Em que se baseia essa espiritualidade?
Em primeiro lugar, em uma visão moderna do ser humano, radicalmente diferente daquela que dominou durante séculos. Na antiguidade grega, pensava-se o ser humano como uma pessoa que adquiria sua dignidade na participação na vida da polis. Depois, dependendo dos contextos e das épocas, na vida da tribo, da família e da nação. Na época moderna, nasce o indivíduo. O conceito de indivíduo é a ideia segundo a qual o ser humano se volta à sua subjetividade, que é abissal, e que se torna, ela mesma, uma espécie de transcendência. Segundo elemento: a nossa visão de mundo. Também a partir da época moderna, se desenvolve uma visão do nosso universo como um conjunto infinito.
Até esse momento, a própria ideia de infinito era muito negativa. Os gregos pensavam o cosmos como algo perfeito, porque finito, determinado. Em pensadores como Kant, no fim do século XVIII, vê-se aparecer, portanto, essa dupla noção de indivíduo, que conquista a sua subjetividade em um mundo que se pensa já infinito. A lei moral está nele, como subjetividade abissal. E, por outro lado, há o universo infinito, o céu estrelado acima dele. No século XIX, particularmente com o movimento romântico, esse esquema de pensamento supera o quadro da razão e conquista o campo da emoção. Depois, alcança os nossos modos de viver. Antes marginalmente, em comunidades como a de Monte Verità, na Suíça, depois de forma espetacular com a Nova Era nos anos 1960 e com as nossas preocupações místicas e ecológicas hoje.

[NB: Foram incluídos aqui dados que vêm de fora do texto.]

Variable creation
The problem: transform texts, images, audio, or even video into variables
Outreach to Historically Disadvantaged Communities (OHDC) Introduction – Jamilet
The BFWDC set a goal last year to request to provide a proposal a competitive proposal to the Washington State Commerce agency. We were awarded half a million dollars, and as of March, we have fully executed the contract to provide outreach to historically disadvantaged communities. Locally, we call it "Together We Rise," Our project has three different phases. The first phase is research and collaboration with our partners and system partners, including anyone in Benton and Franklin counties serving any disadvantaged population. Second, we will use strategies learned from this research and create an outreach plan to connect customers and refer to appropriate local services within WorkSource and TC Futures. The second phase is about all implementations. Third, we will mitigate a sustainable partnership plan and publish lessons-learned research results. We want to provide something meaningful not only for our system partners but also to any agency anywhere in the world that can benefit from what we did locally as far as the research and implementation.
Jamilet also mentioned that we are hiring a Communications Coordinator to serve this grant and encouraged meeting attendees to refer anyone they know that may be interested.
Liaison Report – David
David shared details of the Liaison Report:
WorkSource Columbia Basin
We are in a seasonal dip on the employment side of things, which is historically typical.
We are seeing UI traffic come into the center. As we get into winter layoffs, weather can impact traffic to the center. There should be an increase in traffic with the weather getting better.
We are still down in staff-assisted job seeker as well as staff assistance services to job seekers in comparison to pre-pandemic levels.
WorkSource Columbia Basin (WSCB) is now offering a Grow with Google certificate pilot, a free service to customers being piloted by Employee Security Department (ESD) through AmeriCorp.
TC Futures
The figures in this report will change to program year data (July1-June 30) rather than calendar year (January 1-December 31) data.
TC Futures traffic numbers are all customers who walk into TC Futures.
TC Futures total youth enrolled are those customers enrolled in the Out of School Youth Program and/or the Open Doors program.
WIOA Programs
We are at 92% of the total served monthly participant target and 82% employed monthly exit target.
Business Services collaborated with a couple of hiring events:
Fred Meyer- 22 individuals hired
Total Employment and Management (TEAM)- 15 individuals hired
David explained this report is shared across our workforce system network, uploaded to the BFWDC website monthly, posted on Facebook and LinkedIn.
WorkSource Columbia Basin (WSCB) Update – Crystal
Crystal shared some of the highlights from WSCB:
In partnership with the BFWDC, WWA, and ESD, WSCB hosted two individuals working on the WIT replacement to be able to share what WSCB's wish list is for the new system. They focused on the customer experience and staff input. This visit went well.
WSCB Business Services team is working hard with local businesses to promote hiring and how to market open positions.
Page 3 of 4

Eu tento mostrar que há uma continuidade entre esse longo processo intelectual – a subjetividade do sujeito e o mundo pensado como infinito – e o nosso modo de viver atual. Os mesmos elementos são mobilizados, na busca do bem-estar pessoal nos atos mais cotidianos e, ao mesmo tempo, com a preocupação de um equilíbrio global. Se alguém tivesse hibernando nos anos 1970 e se acordasse agora, constataria que os hippies tomaram o poder. Muitos pensadores analisaram essa reviravolta como a da pós-modernidade. Pessoalmente, defendo a ideia de que a pós-modernidade é a modernidade em atos.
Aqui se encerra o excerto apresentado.